Pictures must be dropped from the copy of the entries below; all else is returned exactly.

=-=-=

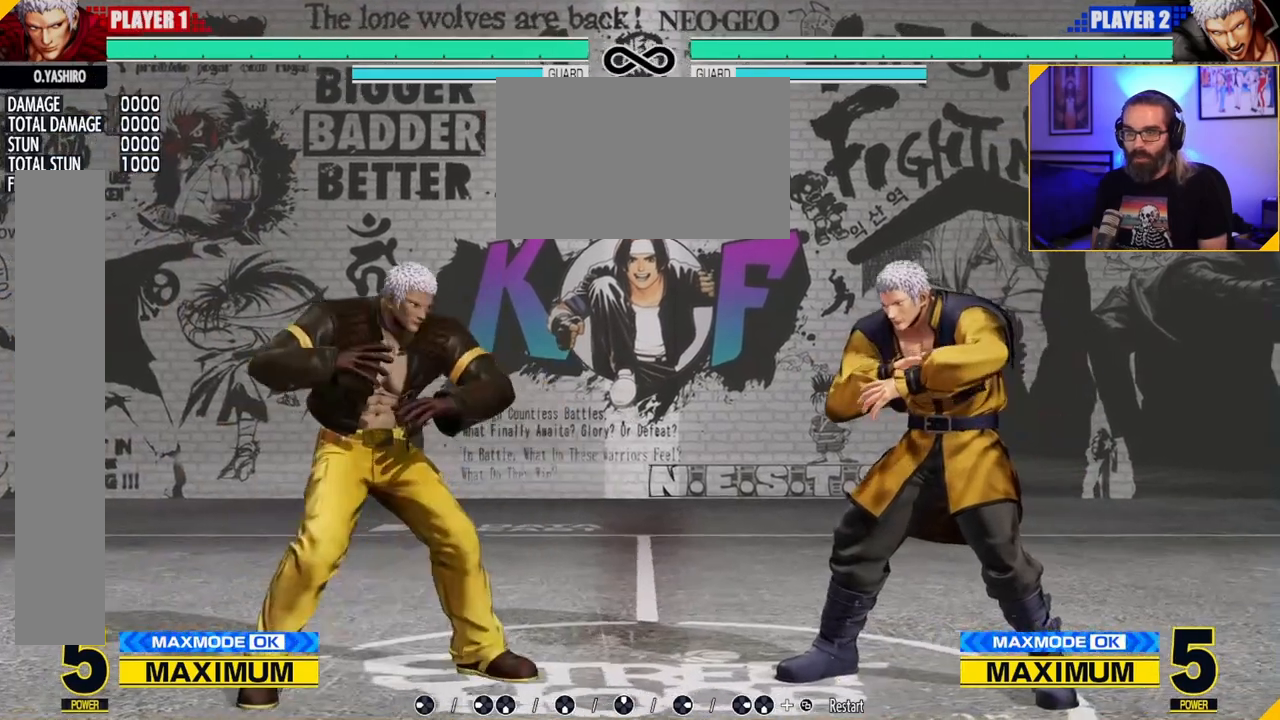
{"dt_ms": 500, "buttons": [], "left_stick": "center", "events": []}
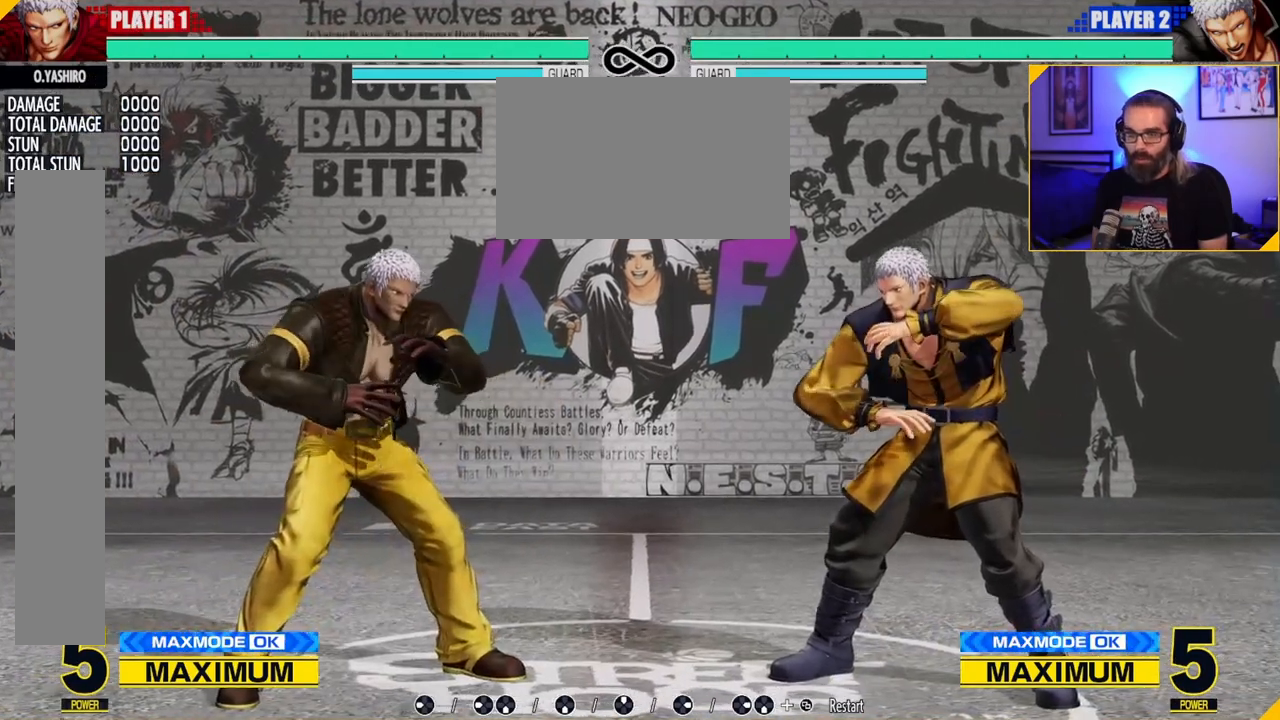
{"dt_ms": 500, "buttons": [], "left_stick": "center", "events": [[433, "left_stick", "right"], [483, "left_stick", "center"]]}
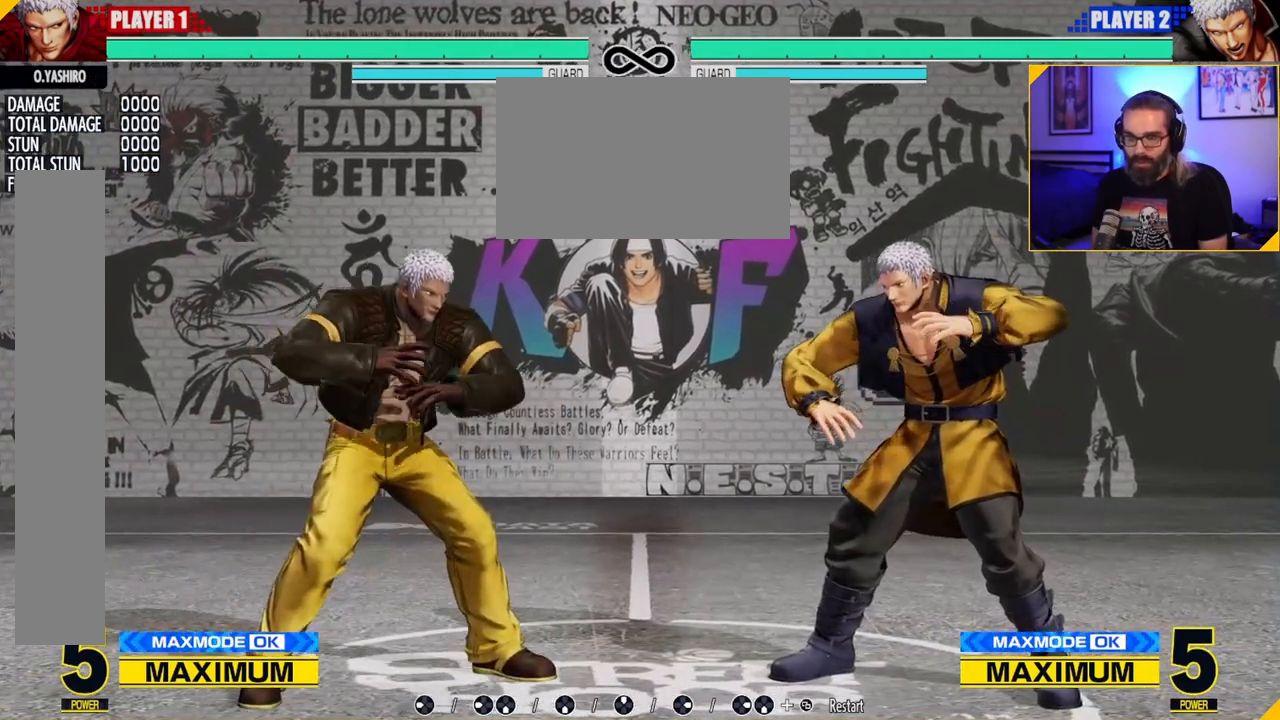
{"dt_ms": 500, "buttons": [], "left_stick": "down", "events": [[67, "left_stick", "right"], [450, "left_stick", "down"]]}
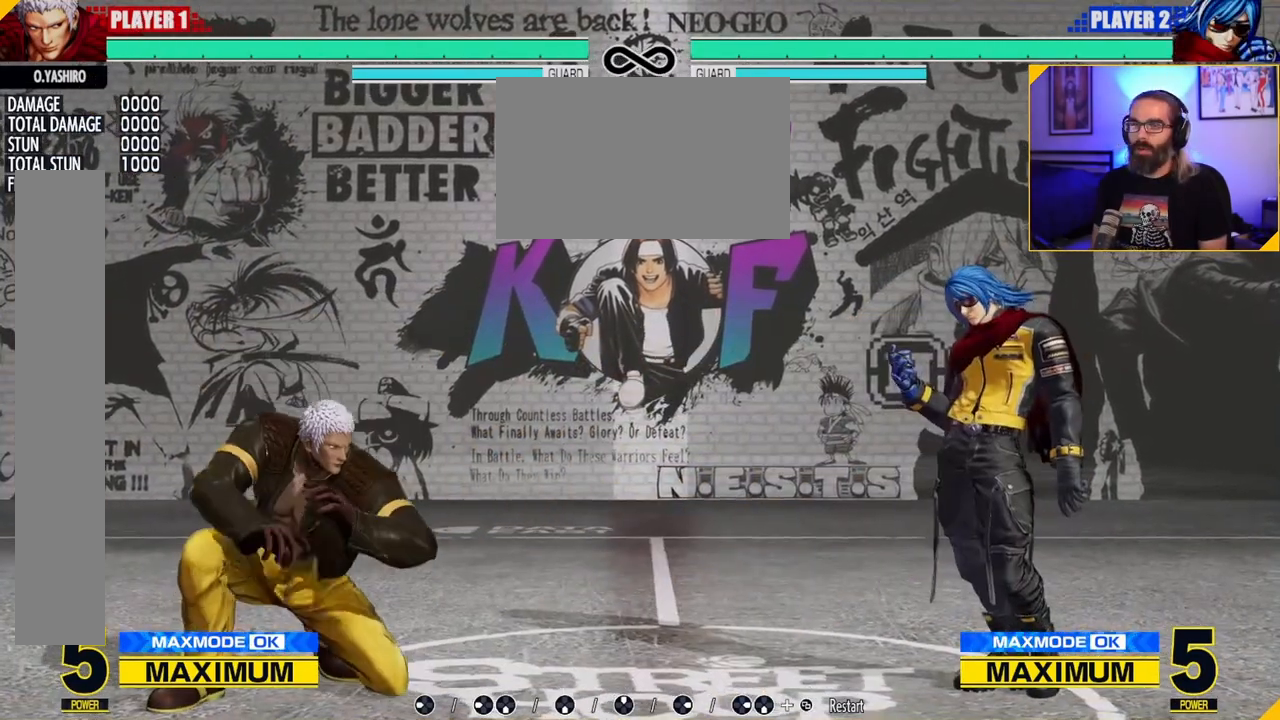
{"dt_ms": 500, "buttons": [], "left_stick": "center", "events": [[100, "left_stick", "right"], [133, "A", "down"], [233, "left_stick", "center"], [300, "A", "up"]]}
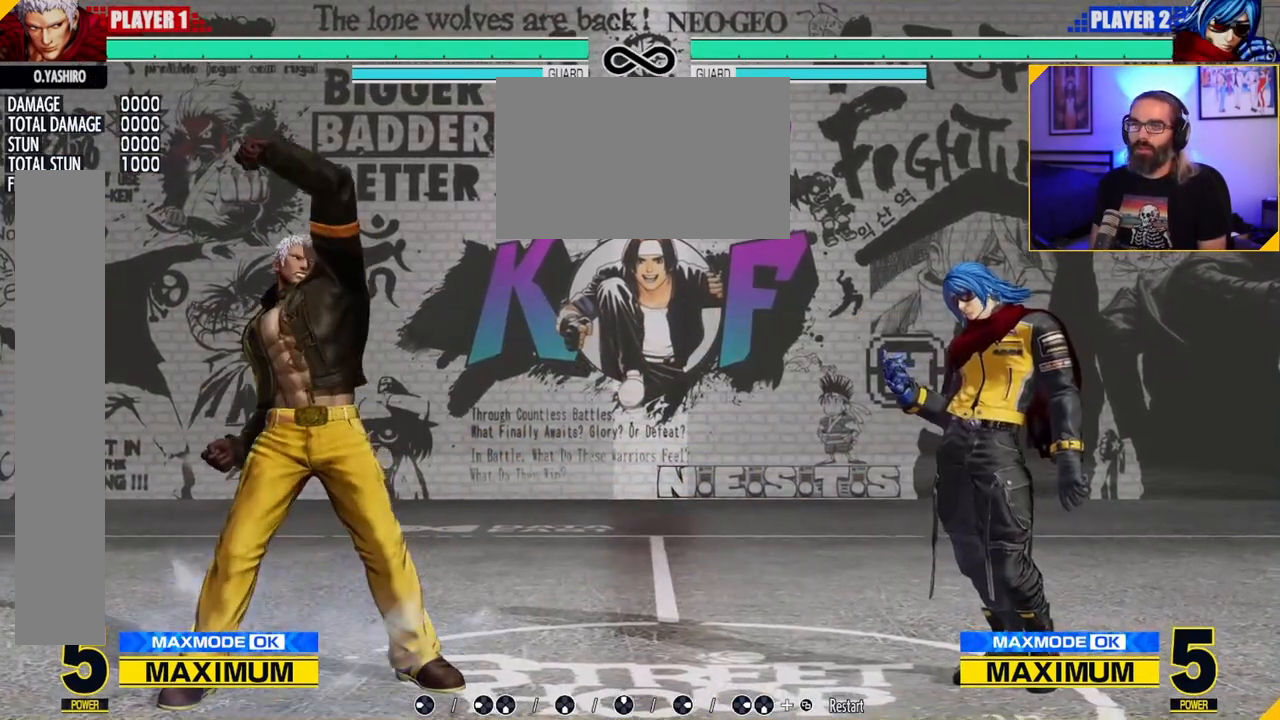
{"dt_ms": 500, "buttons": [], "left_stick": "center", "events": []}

=-=-=

◆ **ANSWER SECTION**
{"dt_ms": 500, "buttons": [], "left_stick": "center", "events": []}
{"dt_ms": 500, "buttons": [], "left_stick": "center", "events": [[433, "left_stick", "right"], [483, "left_stick", "center"]]}
{"dt_ms": 500, "buttons": [], "left_stick": "down", "events": [[67, "left_stick", "right"], [450, "left_stick", "down"]]}
{"dt_ms": 500, "buttons": [], "left_stick": "center", "events": [[100, "left_stick", "right"], [133, "A", "down"], [233, "left_stick", "center"], [300, "A", "up"]]}
{"dt_ms": 500, "buttons": [], "left_stick": "center", "events": []}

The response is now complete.